Type checkers could generate a description for each function’s requirements of its inputs, while the type systems provides a definition of subtyping to check if a given input would be suitable for that function.
It is worth noting that both structural typing, and especially inference in these systems is a relatively new and hot topic in type theory research, as there aren’t as many clear correct answers as exist in more traditional nominative type systems.
There are many useful extensions to the type system which would greatly benefit writing IPLD-compatible applications, like gradual typing – which leaves some type checks to runtime; substructural typing, or algebraic effects – to allow for more reasoning to be typechecked in what is already a volatile input environment.
A candidate language to start from would perhaps be PureScript, which is more-or-less on feature parity with Haskell, with the major improvement of already supporting row polymorphism; as well as compiling down into, and being interoperable with JavaScript — which all lends itself to adoption on multiple platforms, though a compiled language would be nice too.
Structural Descriptions #
Regarding solutions to my second open problem – extracting structural information from a content address – a few invariants should be noted: At least I consider them invariant; if there is wiggle room I’d be more than happy to stand corrected and, hopefully, see it used in solving the problem.
To know a block’s structure before ‘manually’ parsing it in its entirety can be achieved in one of two ways: adding information to the block’s address, or adding data into a block header which can be quickly parsed out and first downloaded.
Secondly, as the point of having a structure descriptor for blocks is to translate arbitrary structure into machine-readable semantic, the language used for describing the structure (at least the one atop the possible description language hierarchy) must be unique, stable, and well-defined.
Lastly, just like with content hashes, there is no way to prevent tampering (or lying about a block’s structure) — not without public key cryptography.
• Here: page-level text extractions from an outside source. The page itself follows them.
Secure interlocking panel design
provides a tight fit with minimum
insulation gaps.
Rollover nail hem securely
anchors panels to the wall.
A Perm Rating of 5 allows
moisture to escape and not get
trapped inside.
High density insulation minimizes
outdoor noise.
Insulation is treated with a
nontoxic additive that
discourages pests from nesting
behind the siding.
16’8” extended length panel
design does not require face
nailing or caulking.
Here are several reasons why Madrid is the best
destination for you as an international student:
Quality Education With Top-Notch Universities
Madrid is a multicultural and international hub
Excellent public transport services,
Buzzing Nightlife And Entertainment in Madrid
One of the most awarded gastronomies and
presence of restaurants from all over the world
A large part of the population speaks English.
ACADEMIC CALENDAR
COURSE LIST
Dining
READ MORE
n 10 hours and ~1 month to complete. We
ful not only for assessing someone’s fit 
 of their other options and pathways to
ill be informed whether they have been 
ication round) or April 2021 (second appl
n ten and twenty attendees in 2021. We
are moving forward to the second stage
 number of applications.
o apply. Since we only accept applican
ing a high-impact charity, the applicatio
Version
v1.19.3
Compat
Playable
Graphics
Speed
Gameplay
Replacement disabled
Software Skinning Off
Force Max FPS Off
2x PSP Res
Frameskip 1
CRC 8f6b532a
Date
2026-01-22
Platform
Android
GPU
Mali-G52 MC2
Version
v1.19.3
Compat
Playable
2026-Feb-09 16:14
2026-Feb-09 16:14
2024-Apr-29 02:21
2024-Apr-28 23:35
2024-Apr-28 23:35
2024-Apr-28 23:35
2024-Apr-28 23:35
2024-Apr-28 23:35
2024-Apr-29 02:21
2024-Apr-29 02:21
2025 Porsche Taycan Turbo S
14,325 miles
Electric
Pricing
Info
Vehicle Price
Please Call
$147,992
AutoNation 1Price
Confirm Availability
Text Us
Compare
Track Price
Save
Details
This means that, ultimately, the structure a block says it has is merely a hint, not a guarantee.
A Possible Solution #
I’ve come up with a possible solution to this problem. Firstly, leaving a structure description in the actual block is 1) unresourceful – many blocks may share the same structure, but all must have identical header overhead, and 2) difficult to program into a block exchange protocol that should support both streaming and sudden transfer abortion.
I propose a uniform structure-defining language be used, such that it describes IPLD nodes at only a minimal depth, while delegating deeper structure descriptions to other such documents using links.
CIDs would be expanded to include a hash to a document like this, which the end user would download first, inspect, and come to a conclusion whether he can use that block meaningfully or no. Combined with a function signature generated by a structurally typed typechecker, this would prove a powerful combination.
This approach, however, has several issues. Firstly, there is no guarantee of integrity for CIDs, and malicious actors could purposefully point CIDs to bogus structure description documents.
For many especially small linked blocks, downloading the multitude of description documents may prove to be detrimental due to the number of network trips needed for the ordeal of downloading a supplementary document — and downloading and manually inspecting the block might have been faster.
While not an issue in and of itself, since the structure descriptors are IPLD nodes with hash-links themselves, they benefit from all the hash tree consequences too — but a malleable hash that would reflect the content more accurately would be extremely beneficial (something like being able to tell if a given subtree satisfies some property).